* PROBLEM DESCRIPTION: Everything in the listing below from the line containing "M256 622 266 616 323 575 354 541" through the line containing "M294 477 340 518" must be repeated exactly; the remaining lines are not wanted.

====

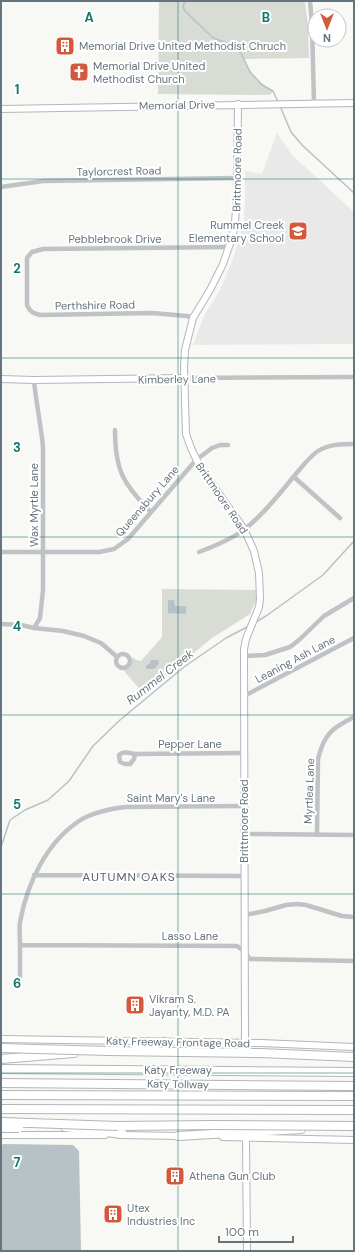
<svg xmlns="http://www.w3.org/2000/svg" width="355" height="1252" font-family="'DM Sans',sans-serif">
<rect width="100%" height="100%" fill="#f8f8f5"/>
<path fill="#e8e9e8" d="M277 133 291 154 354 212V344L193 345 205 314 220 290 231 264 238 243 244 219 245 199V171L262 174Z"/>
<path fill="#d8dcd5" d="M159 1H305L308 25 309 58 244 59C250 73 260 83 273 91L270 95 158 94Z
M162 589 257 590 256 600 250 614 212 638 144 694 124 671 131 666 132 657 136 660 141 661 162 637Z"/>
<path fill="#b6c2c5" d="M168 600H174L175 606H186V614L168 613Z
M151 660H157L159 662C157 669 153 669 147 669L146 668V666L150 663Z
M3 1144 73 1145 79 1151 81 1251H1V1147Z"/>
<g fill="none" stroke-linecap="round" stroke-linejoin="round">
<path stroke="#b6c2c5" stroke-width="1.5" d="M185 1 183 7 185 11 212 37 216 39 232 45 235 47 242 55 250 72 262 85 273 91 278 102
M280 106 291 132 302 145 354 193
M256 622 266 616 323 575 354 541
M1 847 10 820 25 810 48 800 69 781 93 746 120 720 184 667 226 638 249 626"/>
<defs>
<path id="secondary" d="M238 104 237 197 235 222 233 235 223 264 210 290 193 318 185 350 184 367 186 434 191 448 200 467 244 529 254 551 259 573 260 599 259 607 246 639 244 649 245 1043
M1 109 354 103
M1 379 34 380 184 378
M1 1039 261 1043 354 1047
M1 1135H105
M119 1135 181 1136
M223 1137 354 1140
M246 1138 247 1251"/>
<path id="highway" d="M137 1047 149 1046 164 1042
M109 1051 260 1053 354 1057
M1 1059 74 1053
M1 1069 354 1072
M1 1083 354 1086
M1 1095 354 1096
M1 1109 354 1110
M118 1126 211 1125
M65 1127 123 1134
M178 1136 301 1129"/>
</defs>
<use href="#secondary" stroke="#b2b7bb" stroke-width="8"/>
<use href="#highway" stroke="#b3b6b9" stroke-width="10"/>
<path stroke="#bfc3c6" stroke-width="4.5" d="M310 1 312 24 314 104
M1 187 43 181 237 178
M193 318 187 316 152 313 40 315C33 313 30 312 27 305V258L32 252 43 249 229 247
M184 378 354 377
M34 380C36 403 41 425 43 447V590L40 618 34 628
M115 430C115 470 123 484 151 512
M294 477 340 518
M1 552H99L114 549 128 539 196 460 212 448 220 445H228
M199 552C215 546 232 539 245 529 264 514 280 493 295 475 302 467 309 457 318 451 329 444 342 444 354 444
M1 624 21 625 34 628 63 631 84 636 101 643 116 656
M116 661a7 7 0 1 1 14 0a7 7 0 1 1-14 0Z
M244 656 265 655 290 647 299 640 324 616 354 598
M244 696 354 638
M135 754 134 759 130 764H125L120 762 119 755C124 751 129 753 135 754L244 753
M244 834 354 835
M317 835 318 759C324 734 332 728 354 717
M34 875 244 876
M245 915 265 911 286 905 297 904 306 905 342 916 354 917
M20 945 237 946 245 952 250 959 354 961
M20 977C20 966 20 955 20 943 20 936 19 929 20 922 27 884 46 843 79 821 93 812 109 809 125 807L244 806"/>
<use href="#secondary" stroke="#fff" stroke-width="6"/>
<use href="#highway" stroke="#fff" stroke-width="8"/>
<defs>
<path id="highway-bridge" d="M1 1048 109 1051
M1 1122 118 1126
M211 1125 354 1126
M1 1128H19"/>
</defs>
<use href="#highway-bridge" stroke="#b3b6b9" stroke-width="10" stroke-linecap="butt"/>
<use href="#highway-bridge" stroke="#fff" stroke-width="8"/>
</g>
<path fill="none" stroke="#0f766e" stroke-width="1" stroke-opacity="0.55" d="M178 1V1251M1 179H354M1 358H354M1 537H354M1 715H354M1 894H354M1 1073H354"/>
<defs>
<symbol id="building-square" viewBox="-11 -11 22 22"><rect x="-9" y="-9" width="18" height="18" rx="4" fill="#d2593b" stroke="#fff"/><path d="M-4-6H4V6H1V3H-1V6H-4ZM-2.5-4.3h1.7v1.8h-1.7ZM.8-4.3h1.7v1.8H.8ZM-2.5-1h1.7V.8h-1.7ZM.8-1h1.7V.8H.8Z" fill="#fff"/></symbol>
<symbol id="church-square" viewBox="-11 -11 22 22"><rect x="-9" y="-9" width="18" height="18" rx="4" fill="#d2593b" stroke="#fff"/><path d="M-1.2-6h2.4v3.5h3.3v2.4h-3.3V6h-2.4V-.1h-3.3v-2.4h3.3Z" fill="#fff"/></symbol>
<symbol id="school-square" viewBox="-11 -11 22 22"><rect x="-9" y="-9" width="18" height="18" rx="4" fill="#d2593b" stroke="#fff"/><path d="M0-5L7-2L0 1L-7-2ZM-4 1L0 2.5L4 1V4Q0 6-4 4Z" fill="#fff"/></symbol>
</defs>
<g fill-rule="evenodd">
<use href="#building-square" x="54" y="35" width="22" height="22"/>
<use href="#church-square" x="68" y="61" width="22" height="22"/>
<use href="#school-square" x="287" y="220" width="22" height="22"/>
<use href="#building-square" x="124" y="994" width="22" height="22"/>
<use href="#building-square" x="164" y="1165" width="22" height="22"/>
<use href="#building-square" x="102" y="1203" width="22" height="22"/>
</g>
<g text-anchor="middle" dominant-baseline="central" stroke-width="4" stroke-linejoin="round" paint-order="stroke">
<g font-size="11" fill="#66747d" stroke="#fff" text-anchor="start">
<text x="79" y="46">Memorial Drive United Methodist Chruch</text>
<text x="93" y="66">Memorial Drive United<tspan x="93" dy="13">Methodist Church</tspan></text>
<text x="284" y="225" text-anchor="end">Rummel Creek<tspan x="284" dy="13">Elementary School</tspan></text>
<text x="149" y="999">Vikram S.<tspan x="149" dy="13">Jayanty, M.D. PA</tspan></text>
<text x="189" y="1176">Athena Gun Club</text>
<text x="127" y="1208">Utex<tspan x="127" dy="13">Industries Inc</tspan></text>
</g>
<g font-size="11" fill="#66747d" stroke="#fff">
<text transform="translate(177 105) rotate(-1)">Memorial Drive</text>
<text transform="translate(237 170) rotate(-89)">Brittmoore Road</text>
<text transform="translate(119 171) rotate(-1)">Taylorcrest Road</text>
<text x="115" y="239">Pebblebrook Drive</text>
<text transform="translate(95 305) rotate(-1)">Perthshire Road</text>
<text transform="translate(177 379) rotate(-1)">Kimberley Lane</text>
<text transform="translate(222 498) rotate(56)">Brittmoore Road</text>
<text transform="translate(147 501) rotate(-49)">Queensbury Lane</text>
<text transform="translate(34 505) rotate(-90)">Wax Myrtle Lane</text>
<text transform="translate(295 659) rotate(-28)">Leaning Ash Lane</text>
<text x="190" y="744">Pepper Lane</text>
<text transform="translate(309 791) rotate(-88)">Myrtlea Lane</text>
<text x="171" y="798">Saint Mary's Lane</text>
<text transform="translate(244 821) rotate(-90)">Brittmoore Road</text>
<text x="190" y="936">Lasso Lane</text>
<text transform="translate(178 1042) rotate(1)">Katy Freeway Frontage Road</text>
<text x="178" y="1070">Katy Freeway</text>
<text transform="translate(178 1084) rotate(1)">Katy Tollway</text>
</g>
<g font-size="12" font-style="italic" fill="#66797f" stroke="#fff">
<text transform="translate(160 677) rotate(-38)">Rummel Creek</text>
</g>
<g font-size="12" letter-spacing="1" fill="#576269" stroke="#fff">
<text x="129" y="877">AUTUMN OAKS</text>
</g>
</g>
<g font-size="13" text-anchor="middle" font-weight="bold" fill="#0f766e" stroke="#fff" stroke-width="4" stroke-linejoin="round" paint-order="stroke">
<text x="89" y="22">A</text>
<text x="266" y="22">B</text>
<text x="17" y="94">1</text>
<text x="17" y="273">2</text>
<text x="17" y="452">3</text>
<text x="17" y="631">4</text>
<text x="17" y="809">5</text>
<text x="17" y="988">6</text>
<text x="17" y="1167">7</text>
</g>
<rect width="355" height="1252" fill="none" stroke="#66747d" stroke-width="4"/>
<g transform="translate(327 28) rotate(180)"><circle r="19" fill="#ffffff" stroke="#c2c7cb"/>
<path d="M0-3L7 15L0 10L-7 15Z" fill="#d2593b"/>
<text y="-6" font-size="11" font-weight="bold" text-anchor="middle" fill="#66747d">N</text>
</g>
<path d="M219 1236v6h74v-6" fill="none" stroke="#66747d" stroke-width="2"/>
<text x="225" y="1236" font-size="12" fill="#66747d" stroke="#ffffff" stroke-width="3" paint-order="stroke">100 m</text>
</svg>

====

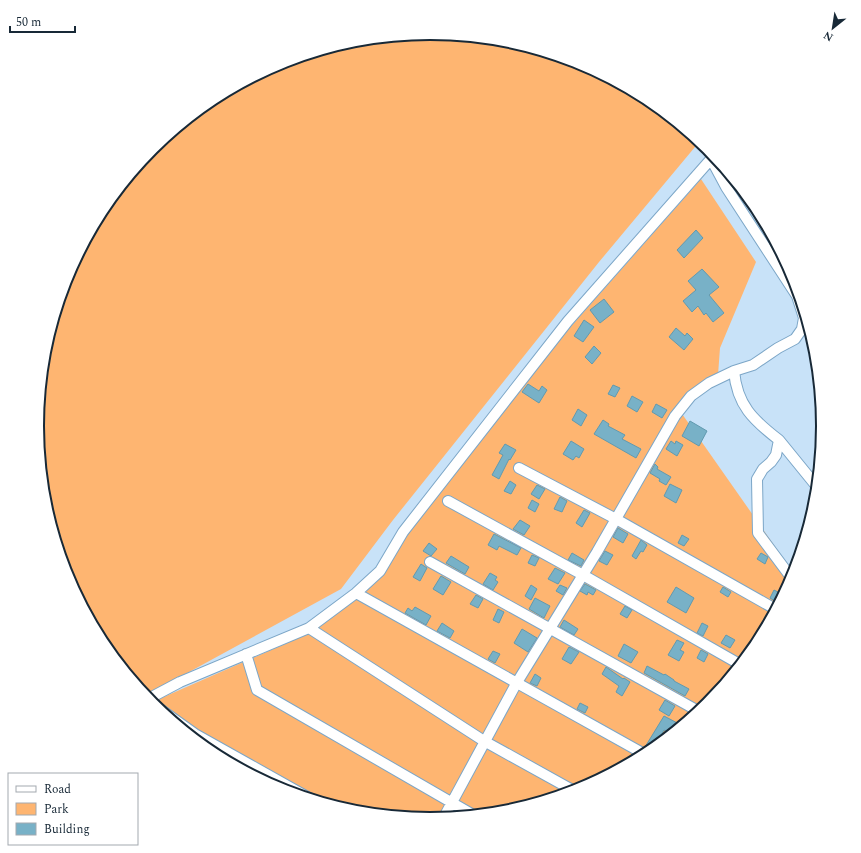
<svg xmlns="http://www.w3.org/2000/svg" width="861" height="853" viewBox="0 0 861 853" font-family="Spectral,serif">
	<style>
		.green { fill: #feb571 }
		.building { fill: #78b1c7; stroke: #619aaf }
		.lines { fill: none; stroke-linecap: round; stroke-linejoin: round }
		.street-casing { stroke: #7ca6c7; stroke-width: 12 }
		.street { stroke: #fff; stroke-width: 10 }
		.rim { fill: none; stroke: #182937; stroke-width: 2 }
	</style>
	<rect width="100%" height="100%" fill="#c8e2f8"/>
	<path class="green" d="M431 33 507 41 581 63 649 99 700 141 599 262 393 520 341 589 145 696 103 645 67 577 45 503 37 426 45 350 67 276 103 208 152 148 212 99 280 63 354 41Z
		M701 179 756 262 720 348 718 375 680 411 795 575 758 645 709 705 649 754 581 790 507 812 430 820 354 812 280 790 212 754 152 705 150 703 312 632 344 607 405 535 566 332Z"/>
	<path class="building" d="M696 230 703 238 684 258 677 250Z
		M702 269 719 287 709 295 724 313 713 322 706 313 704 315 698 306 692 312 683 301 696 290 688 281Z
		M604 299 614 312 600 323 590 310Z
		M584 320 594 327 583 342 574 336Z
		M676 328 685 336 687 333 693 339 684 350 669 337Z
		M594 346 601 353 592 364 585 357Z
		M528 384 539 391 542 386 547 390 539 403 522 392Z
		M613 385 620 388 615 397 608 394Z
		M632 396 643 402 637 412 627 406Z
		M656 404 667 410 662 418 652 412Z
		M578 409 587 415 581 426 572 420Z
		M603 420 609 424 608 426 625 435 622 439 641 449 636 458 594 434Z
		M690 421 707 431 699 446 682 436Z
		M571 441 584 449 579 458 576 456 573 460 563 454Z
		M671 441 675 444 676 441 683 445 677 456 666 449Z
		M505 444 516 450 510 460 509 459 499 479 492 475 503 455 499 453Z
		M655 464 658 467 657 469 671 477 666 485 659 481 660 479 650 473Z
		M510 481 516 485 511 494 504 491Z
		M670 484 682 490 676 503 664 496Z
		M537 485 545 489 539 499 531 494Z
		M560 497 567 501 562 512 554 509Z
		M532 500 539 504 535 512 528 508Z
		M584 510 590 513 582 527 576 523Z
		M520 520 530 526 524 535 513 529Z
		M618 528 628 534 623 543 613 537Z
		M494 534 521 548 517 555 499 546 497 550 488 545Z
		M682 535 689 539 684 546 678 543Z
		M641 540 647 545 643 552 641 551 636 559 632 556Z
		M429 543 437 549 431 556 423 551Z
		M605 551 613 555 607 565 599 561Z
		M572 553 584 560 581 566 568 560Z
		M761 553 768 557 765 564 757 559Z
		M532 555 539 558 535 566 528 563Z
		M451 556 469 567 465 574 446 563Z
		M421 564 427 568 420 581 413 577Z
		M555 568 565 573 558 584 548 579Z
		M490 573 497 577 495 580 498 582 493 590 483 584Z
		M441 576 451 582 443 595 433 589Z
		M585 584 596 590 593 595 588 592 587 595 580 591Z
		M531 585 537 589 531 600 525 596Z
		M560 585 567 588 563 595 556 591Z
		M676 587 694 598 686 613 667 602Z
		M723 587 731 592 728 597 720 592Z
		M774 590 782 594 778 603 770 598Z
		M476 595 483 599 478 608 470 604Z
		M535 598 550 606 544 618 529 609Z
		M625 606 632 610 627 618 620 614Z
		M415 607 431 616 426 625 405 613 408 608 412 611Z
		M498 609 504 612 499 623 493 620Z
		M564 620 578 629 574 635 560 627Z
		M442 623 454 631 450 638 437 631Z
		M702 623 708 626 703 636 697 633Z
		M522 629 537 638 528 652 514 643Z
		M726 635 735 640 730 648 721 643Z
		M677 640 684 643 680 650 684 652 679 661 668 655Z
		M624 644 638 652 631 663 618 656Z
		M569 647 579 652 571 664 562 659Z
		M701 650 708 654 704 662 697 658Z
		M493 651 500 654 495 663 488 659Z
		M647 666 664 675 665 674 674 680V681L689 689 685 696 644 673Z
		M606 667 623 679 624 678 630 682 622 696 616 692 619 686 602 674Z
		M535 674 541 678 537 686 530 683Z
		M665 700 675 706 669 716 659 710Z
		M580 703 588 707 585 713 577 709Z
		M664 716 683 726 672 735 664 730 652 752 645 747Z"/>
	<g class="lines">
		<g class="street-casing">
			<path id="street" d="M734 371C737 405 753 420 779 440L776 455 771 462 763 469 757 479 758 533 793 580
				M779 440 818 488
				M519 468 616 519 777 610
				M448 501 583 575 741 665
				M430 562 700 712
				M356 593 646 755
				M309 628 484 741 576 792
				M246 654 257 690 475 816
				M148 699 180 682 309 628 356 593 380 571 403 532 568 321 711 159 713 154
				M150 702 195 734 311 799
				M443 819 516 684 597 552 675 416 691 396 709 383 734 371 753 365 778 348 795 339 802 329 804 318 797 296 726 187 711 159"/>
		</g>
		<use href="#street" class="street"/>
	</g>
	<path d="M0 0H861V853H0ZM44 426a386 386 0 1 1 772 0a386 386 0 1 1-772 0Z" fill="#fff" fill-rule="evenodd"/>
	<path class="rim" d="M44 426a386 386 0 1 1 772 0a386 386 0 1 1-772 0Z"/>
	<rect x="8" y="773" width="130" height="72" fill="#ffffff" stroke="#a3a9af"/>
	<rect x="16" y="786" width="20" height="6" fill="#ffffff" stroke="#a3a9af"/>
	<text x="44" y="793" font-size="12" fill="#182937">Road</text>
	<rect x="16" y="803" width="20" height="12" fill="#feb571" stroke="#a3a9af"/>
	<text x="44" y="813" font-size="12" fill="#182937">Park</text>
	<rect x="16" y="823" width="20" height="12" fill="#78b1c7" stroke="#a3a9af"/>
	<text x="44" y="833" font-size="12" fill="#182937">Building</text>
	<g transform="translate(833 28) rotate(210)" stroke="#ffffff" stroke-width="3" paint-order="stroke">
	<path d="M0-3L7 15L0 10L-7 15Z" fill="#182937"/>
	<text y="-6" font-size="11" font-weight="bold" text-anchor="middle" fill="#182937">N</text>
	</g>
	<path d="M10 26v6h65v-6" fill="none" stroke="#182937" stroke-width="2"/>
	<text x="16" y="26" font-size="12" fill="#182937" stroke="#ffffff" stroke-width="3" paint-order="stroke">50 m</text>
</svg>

====

* REPLY TO THE TASK:
M256 622 266 616 323 575 354 541
M1 847 10 820 25 810 48 800 69 781 93 746 120 720 184 667 226 638 249 626"/>
<defs>
<path id="secondary" d="M238 104 237 197 235 222 233 235 223 264 210 290 193 318 185 350 184 367 186 434 191 448 200 467 244 529 254 551 259 573 260 599 259 607 246 639 244 649 245 1043
M1 109 354 103
M1 379 34 380 184 378
M1 1039 261 1043 354 1047
M1 1135H105
M119 1135 181 1136
M223 1137 354 1140
M246 1138 247 1251"/>
<path id="highway" d="M137 1047 149 1046 164 1042
M109 1051 260 1053 354 1057
M1 1059 74 1053
M1 1069 354 1072
M1 1083 354 1086
M1 1095 354 1096
M1 1109 354 1110
M118 1126 211 1125
M65 1127 123 1134
M178 1136 301 1129"/>
</defs>
<use href="#secondary" stroke="#b2b7bb" stroke-width="8"/>
<use href="#highway" stroke="#b3b6b9" stroke-width="10"/>
<path stroke="#bfc3c6" stroke-width="4.5" d="M310 1 312 24 314 104
M1 187 43 181 237 178
M193 318 187 316 152 313 40 315C33 313 30 312 27 305V258L32 252 43 249 229 247
M184 378 354 377
M34 380C36 403 41 425 43 447V590L40 618 34 628
M115 430C115 470 123 484 151 512
M294 477 340 518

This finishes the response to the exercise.